Tweaks to my RSS feed
I've changed my RSS feed to use version 1.0, and have the titles in the right place. There's no standard place for dates in RSS, so I used the Dublin Core module to specify the dates, e.g.:
<dc:date>2003-04-03T20:00Z</dc:date>
The dates have to be in a format described in a
W3C note, which is just a
subset of the ISO 8601 format. For now all my dates are in GMT/UTC (which
is what the Z at the end means), but really some of them should have
a timezone thing on to specify BST.
Here's the template I'm using to generate my feed, which uses my own little templating language:
<?xml version="1.0" encoding="utf-8"?> <rdf:RDF xmlns="http://purl.org/rss/1.0/" xmlns:rdf="http://www.w3.org/1999/02/22-rdf-syntax-ns#" xmlns:dc="http://purl.org/dc/elements/1.1/"> <channel rdf:about="http://ungwe.org/blog/qefsblog.rss"> <title>Qef's Blog</title> <description>A diary of random things Geoff Richards has been playing with recently</description> <link>http://ungwe.org/blog/</link> <dc:creator>Geoff Richards (mailto:qef@ungwe.org)</dc:creator> <dc:language>en</dc:language> <items> <rdf:Seq>$[foreach $entries:$[if $recent: <li rdf:resource="$url" />]] </rdf:Seq> </items> </channel> $[foreach $entries:$[if $recent: <!-- $datetime --> <item rdf:about="$url"> <title>$title</title> <link>$url</link> <dc:date>$w3c_datetime</dc:date> </item> ]] </rdf:RDF>
A brief and probably inaccurate history of RSS
It's rather annoying and confusing that there are so many different and incompatible versions of RSS. As far as I can work it out, the history goes something like this:
Userland came up with a simple XML syndication format called Scripting News.

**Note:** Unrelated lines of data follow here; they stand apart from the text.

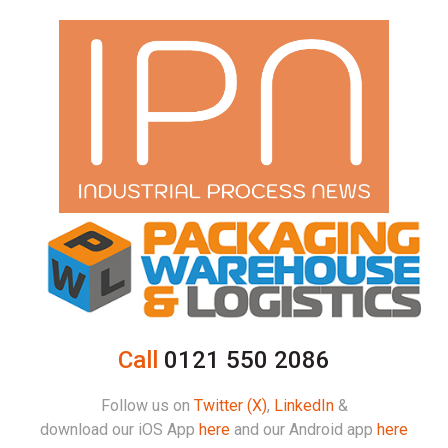
Call
0121 550 2086
Follow us on
Twitter (X)
,
LinkedIn
&
download our iOS App
here
and our Android app
here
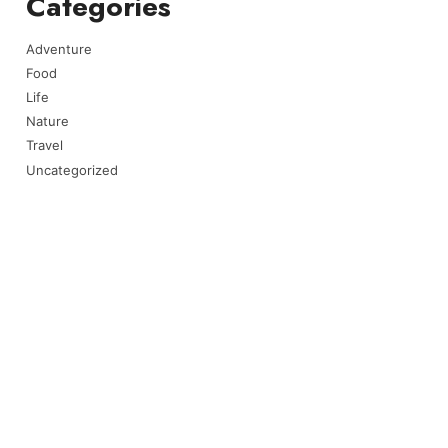
Categories
Adventure
Food
Life
Nature
Travel
Uncategorized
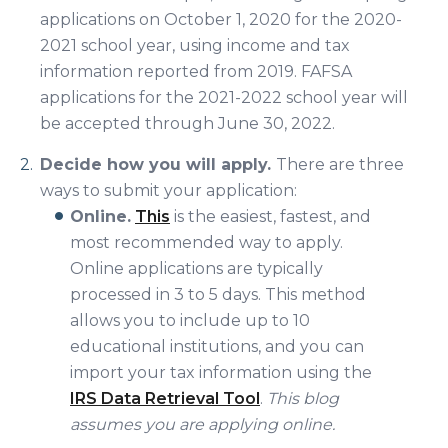
applications on October 1, 2020 for the 2020-
2021 school year, using income and tax
information reported from 2019. FAFSA
applications for the 2021-2022 school year will
be accepted through June 30, 2022.
Decide how you will apply.
There are three
ways to submit your application:
Online.
This
is the easiest, fastest, and
most recommended way to apply.
Online applications are typically
processed in 3 to 5 days. This method
allows you to include up to 10
educational institutions, and you can
import your tax information using the
IRS Data Retrieval Tool
.
This blog
assumes you are applying online.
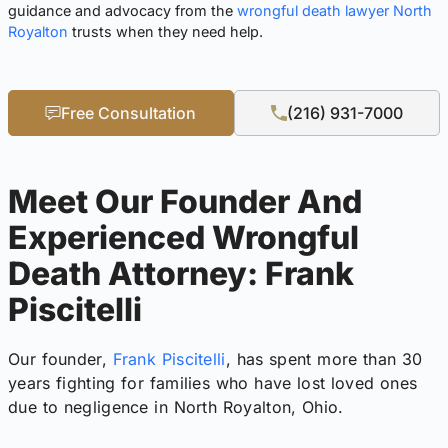
guidance and advocacy from the
wrongful death lawyer North
Royalton
trusts when they need help.
Free Consultation
(216) 931-7000
Meet Our Founder And
Experienced Wrongful
Death Attorney: Frank
Piscitelli
Our founder,
Frank Piscitelli
, has spent more than 30
years fighting for families who have lost loved ones
due to negligence in North Royalton, Ohio.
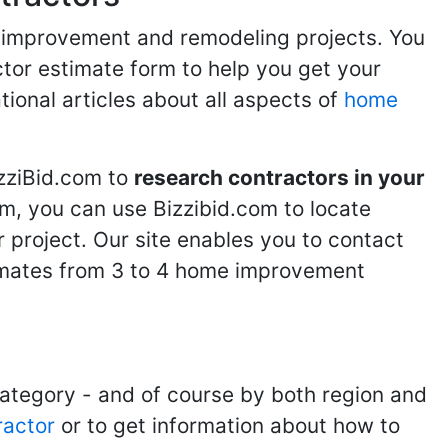
me improvement and remodeling projects. You
ractor estimate form to help you get your
tional articles about all aspects of
home
izziBid.com to
research contractors in your
m, you can use Bizzibid.com to locate
 project. Our site enables you to contact
stimates from 3 to 4 home improvement
category - and of course by both region and
ractor
or to get information about how to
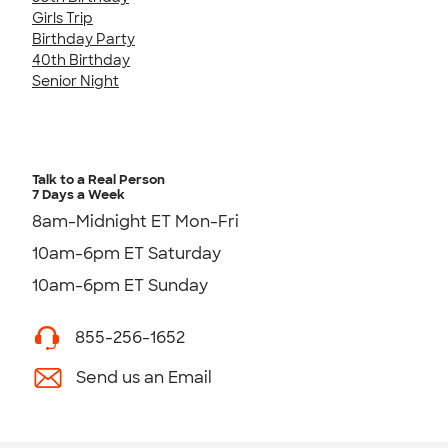
Girls Trip
Birthday Party
40th Birthday
Senior Night
Talk to a Real Person
7 Days a Week
8am-Midnight ET Mon-Fri
10am-6pm ET Saturday
10am-6pm ET Sunday
855-256-1652
Send us an Email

RSS 0.9 was defined by Netscape, and was a very simple vocabulary which used bits of RDF. It may have been called Really Simple Syndication.
RSS 0.91
(Netscape spec,
UserLand spec)
up to at least RSS 0.94 added more elements for
things like dates (<pubDate>), borrowing features from
Scripting News, and gave up the idea of using
RDF for it. At some point it may also have been redubbed
Rich Site Summary. These versions,
I think, allow HTML content to be included, so that titles and things
can be marked up. I've seen this done both with embedded XML markup (which
I think is probably wrong) and with fully escaped XML text included as
PCDATA in the RSS.
RSS 1.0
(spec)
was based on version 0.9, but put the focus back on
RDF, and also allowed modules (identified by namespace URL) to be
plugged in, allowing things like Dublin Core metadata to be used. It
doesn't incorporate the things which were added in the later 0.9x series,
making it incompatible with those. It also changes the root element
from <rss> to <rdf>, and the name was again
changed, this time to RDF Site Summary.
RSS 2.0 (spec) is derived from the 0.9x series, and seems to have nothing to do with version 1.0. It mainly tidies up the previous versions and clarifies things.
Well, it's a bit convoluted, but that's XML for you :-)
Ideas for an aggregator
Having discussed making a web-based RSS aggregator with Aaron we think it would be useful to have a full text search which searches an archive of collected news items from all the feeds being monitored, and also searches the content they refer to. That would make it easier to find articles you remember reading some time ago, when you can't remember which site they were on or what was in the title.
Collecting old items does present a problem: how do you merge a new copy of an RSS file with the items already read from previous versions? I think you just have to take everything in the new version of the file as they are, and delete any previously-collected copies of the information unless they are older than the oldest item in the new file (because that probably means they've dropped of the end of the feed, although that makes assumptions about what the items in the feed actually mean).
Prune Juice
I've just watched Star Trek TNG Yesterday's Enterprise. It's one of at least three episodes where Tasha Ya comes back from beyond the grave, and also the one where Worf gets introduced to prune juice (“a warrior's drink”). Good stuff.